Мисс Антония твердо вонзила нож в фазанью грудь. Отрезала два кусочка и положила на тарелку. Лакей ловко ее выхватил, и мисс Рашли воздела свой нож. За окном раскатились выстрелы.

— Идут? — сказала старая мисс Рашли, забыв на весу вилку.

Деревья Парка широко махали ветвями.

Она откусила кусочек фазаньего мяса. Листья с шелестом задевали за стекла; некоторые налипали на них.

— Уже в Ближних Рощах, — сказала мисс Антония. — Хью их спустил. Свое поохотился. — Она вонзила нож в другую сторону грудки. Тщательно, кружком раскладывала она на тарелке картошку с подливкой, брюссельскую капусту под белым соусом. Дворецкий с лакеем смотрели внимательно, как служители на пиру. Старые дамы ели медленно; молча; они не спешили; они тщательно обгладывали птицу. На тарелках оставались одни косточки. Потом дворецкий подвинул мисс Антонии штоф и мгновение медлил, склонив голову.

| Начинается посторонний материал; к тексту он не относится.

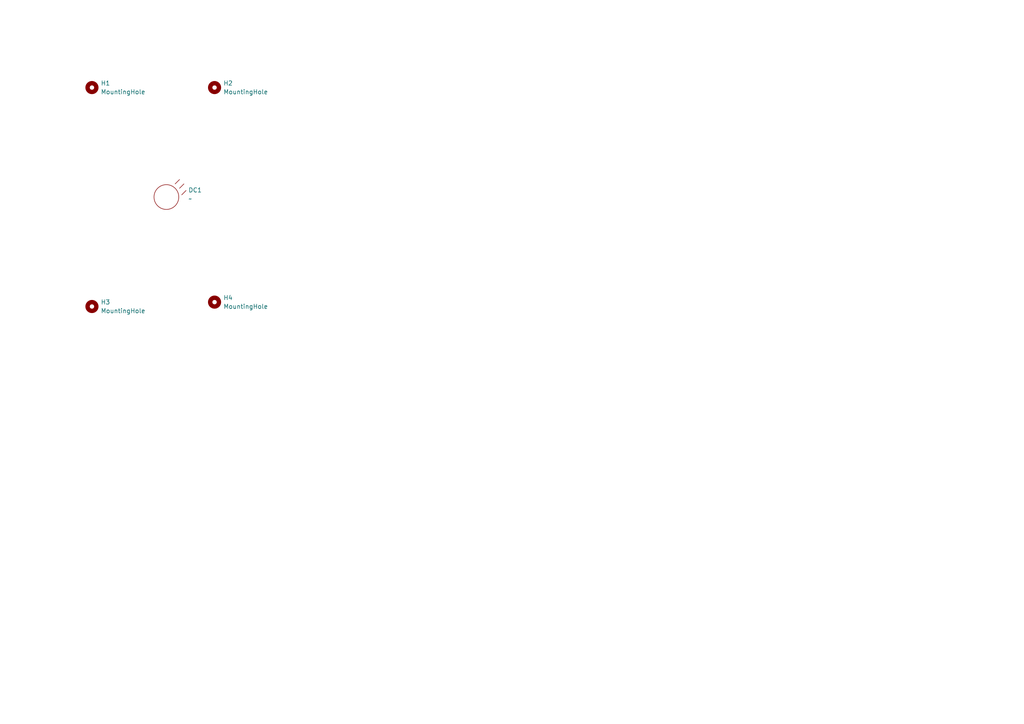
<source format=kicad_sch>
(kicad_sch
	(version 20250114)
	(generator "eeschema")
	(generator_version "9.0")
	(uuid "87a10912-51f5-4279-aec8-55415493c419")
	(paper "A4")
	
	(symbol
		(lib_id "Mechanical:MountingHole")
		(at 62.23 87.63 0)
		(unit 1)
		(exclude_from_sim no)
		(in_bom no)
		(on_board yes)
		(dnp no)
		(fields_autoplaced yes)
		(uuid "02ede2c7-bbf2-4e39-8c0b-bd53f8fdac0d")
		(property "Reference" "H4"
			(at 64.77 86.3599 0)
			(effects
				(font
					(size 1.27 1.27)
				)
				(justify left)
			)
		)
		(property "Value" "MountingHole"
			(at 64.77 88.8999 0)
			(effects
				(font
					(size 1.27 1.27)
				)
				(justify left)
			)
		)
		(property "Footprint" "EUB_MountingHole:MountingHole_2.2mm_M2_jlcpcb"
			(at 62.23 87.63 0)
			(effects
				(font
					(size 1.27 1.27)
				)
				(hide yes)
			)
		)
		(property "Datasheet" "~"
			(at 62.23 87.63 0)
			(effects
				(font
					(size 1.27 1.27)
				)
				(hide yes)
			)
		)
		(property "Description" "Mounting Hole without connection"
			(at 62.23 87.63 0)
			(effects
				(font
					(size 1.27 1.27)
				)
				(hide yes)
			)
		)
		(instances
			(project "Emiuet_topLeft"
				(path "/87a10912-51f5-4279-aec8-55415493c419"
					(reference "H4")
					(unit 1)
				)
			)
		)
	)
	(symbol
		(lib_id "Mechanical:MountingHole")
		(at 26.67 88.9 0)
		(unit 1)
		(exclude_from_sim no)
		(in_bom no)
		(on_board yes)
		(dnp no)
		(fields_autoplaced yes)
		(uuid "36813407-9ff0-423b-973f-8837f7bdd83a")
		(property "Reference" "H3"
			(at 29.21 87.6299 0)
			(effects
				(font
					(size 1.27 1.27)
				)
				(justify left)
			)
		)
		(property "Value" "MountingHole"
			(at 29.21 90.1699 0)
			(effects
				(font
					(size 1.27 1.27)
				)
				(justify left)
			)
		)
		(property "Footprint" "EUB_MountingHole:MountingHole_2.2mm_M2_jlcpcb"
			(at 26.67 88.9 0)
			(effects
				(font
					(size 1.27 1.27)
				)
				(hide yes)
			)
		)
		(property "Datasheet" "~"
			(at 26.67 88.9 0)
			(effects
				(font
					(size 1.27 1.27)
				)
				(hide yes)
			)
		)
		(property "Description" "Mounting Hole without connection"
			(at 26.67 88.9 0)
			(effects
				(font
					(size 1.27 1.27)
				)
				(hide yes)
			)
		)
		(instances
			(project "Emiuet_topLeft"
				(path "/87a10912-51f5-4279-aec8-55415493c419"
					(reference "H3")
					(unit 1)
				)
			)
		)
	)
	(symbol
		(lib_id "EUB_Passives:LED_Cutout")
		(at 48.26 58.42 0)
		(unit 1)
		(exclude_from_sim no)
		(in_bom yes)
		(on_board yes)
		(dnp no)
		(fields_autoplaced yes)
		(uuid "44a41a30-c46c-4b85-84dc-0c53513a8786")
		(property "Reference" "DC1"
			(at 54.61 55.1359 0)
			(effects
				(font
					(size 1.27 1.27)
				)
				(justify left)
			)
		)
		(property "Value" "~"
			(at 54.61 57.6759 0)
			(effects
				(font
					(size 1.27 1.27)
				)
				(justify left)
			)
		)
		(property "Footprint" "EUB_Passives:LED_D5.0mm THT Hole_top"
			(at 48.26 58.42 0)
			(effects
				(font
					(size 1.27 1.27)
				)
				(hide yes)
			)
		)
		(property "Datasheet" ""
			(at 48.26 58.42 0)
			(effects
				(font
					(size 1.27 1.27)
				)
				(hide yes)
			)
		)
		(property "Description" ""
			(at 48.26 58.42 0)
			(effects
				(font
					(size 1.27 1.27)
				)
				(hide yes)
			)
		)
		(instances
			(project ""
				(path "/87a10912-51f5-4279-aec8-55415493c419"
					(reference "DC1")
					(unit 1)
				)
			)
		)
	)
	(symbol
		(lib_id "Mechanical:MountingHole")
		(at 62.23 25.4 0)
		(unit 1)
		(exclude_from_sim no)
		(in_bom no)
		(on_board yes)
		(dnp no)
		(fields_autoplaced yes)
		(uuid "61d7fc1e-c25d-4b28-a49f-c1a2379b49f8")
		(property "Reference" "H2"
			(at 64.77 24.1299 0)
			(effects
				(font
					(size 1.27 1.27)
				)
				(justify left)
			)
		)
		(property "Value" "MountingHole"
			(at 64.77 26.6699 0)
			(effects
				(font
					(size 1.27 1.27)
				)
				(justify left)
			)
		)
		(property "Footprint" "EUB_MountingHole:MountingHole_2.2mm_M2_jlcpcb"
			(at 62.23 25.4 0)
			(effects
				(font
					(size 1.27 1.27)
				)
				(hide yes)
			)
		)
		(property "Datasheet" "~"
			(at 62.23 25.4 0)
			(effects
				(font
					(size 1.27 1.27)
				)
				(hide yes)
			)
		)
		(property "Description" "Mounting Hole without connection"
			(at 62.23 25.4 0)
			(effects
				(font
					(size 1.27 1.27)
				)
				(hide yes)
			)
		)
		(instances
			(project "Emiuet_topLeft"
				(path "/87a10912-51f5-4279-aec8-55415493c419"
					(reference "H2")
					(unit 1)
				)
			)
		)
	)
	(symbol
		(lib_id "Mechanical:MountingHole")
		(at 26.67 25.4 0)
		(unit 1)
		(exclude_from_sim no)
		(in_bom no)
		(on_board yes)
		(dnp no)
		(fields_autoplaced yes)
		(uuid "647e5cc5-3071-4d41-9dd3-7e5a15f87196")
		(property "Reference" "H1"
			(at 29.21 24.1299 0)
			(effects
				(font
					(size 1.27 1.27)
				)
				(justify left)
			)
		)
		(property "Value" "MountingHole"
			(at 29.21 26.6699 0)
			(effects
				(font
					(size 1.27 1.27)
				)
				(justify left)
			)
		)
		(property "Footprint" "EUB_MountingHole:MountingHole_2.2mm_M2_jlcpcb"
			(at 26.67 25.4 0)
			(effects
				(font
					(size 1.27 1.27)
				)
				(hide yes)
			)
		)
		(property "Datasheet" "~"
			(at 26.67 25.4 0)
			(effects
				(font
					(size 1.27 1.27)
				)
				(hide yes)
			)
		)
		(property "Description" "Mounting Hole without connection"
			(at 26.67 25.4 0)
			(effects
				(font
					(size 1.27 1.27)
				)
				(hide yes)
			)
		)
		(instances
			(project ""
				(path "/87a10912-51f5-4279-aec8-55415493c419"
					(reference "H1")
					(unit 1)
				)
			)
		)
	)
	(sheet_instances
		(path "/"
			(page "1")
		)
	)
	(embedded_fonts no)
)

</source>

— Дайте сюда, Гриффитс, — сказала мисс Антония, взяла в руки скелетик и кинула под стол спаниелю. Дворецкий с лакеем поклонились и вышли.

— Совсем рядом, — сказала мисс Рашли, прислушиваясь. Ветер усилился. Парк била темная дрожь, листья срывались уже вихрями, не задерживались на стеклах. Окна гремели.

— Птичий переполох. — Мисс Антония помотала головой, глядя на всю эту кутерьму.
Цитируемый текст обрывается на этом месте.